To do this in almost all shells, the command ulimit controls whether core files will be generated. Use the command
ulimit -c unlimited
(which sets the core file maximum size), then use the command
ulimit -a
to verify that the core files are indeed set to be generated. Start up the cfservd or cfagent from this shell directly -
if you use a startup script, the ulimit value may not be inherited into its environment.
Note that the ulimit command is quite often a shell built-in, but is sometimes a system binary (if there is no shell built-in). Note, too, that this setting is inherited by spawned shells; thus, if a shell changes the values set by ulimit, then all future shells will have that new value.
Your core file will be generated in the cwd (or current working directory) of the binary - you can use a tool like lsof(8) to find out what that is, or look at the /proc entry for the pid of your binary, if your operating system has a procfs filesystem.
To test that a core file will be generated the way you expect, you can kill -SEGV your process. You should end up with a nice core file, suitable for running gdb on.

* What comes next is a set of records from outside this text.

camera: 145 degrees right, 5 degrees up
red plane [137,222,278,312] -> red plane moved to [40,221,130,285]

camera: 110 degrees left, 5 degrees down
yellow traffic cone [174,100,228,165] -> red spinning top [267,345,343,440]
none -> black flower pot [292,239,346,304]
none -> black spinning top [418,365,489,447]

What to do once you have a corefile
Invoke gdb on your corefile with the '-c' flag
[ Copyright snipped ] gdb -c /path/to/corefile Program terminated with signal 11, Segmentation fault. #0 0xb73853b8 in ?? () (gdb)
At the (gdb) prompt, load the binary which generated the core with the 'file' command:
(gdb) file /usr/sbin/cfservd Reading symbols from /usr/sbin/cfservd...Reading symbols from /usr/lib/debug//usr/sbin/cfservd.debug...done. Using host libthread_db library "/lib/tls/libthread_db.so.1". done.
Now use the 'bt' (backtrace) command to display what the program was doing when it crashed:
(gdb) bt #0 0x08064976 in DeleteItemGeneral (list=0x80924b0, string=0x405f2af0 "10.10.16.209", type=regexComplete) at item-ext.c:707 #1 0x4707521c in ?? () #2 0x08064baf in DeleteItemMatching (list=0x80924b0, string=0x405f2af0 "10.10.16.209") at item-ext.c:767 #3 0x08050a28 in DeleteConn (conn=0x1) at cfservd.c:3268 #4 0x0804c6fb in HandleConnection (conn=0x40508b50) at cfservd.c:1129 #5 0x401d32b6 in ?? ()
The above should be enough to pinpoint the problem, but optionally the 'bt full' command can give more information.
Mail that output to the list and, as Mark says -- Are you running the latest version?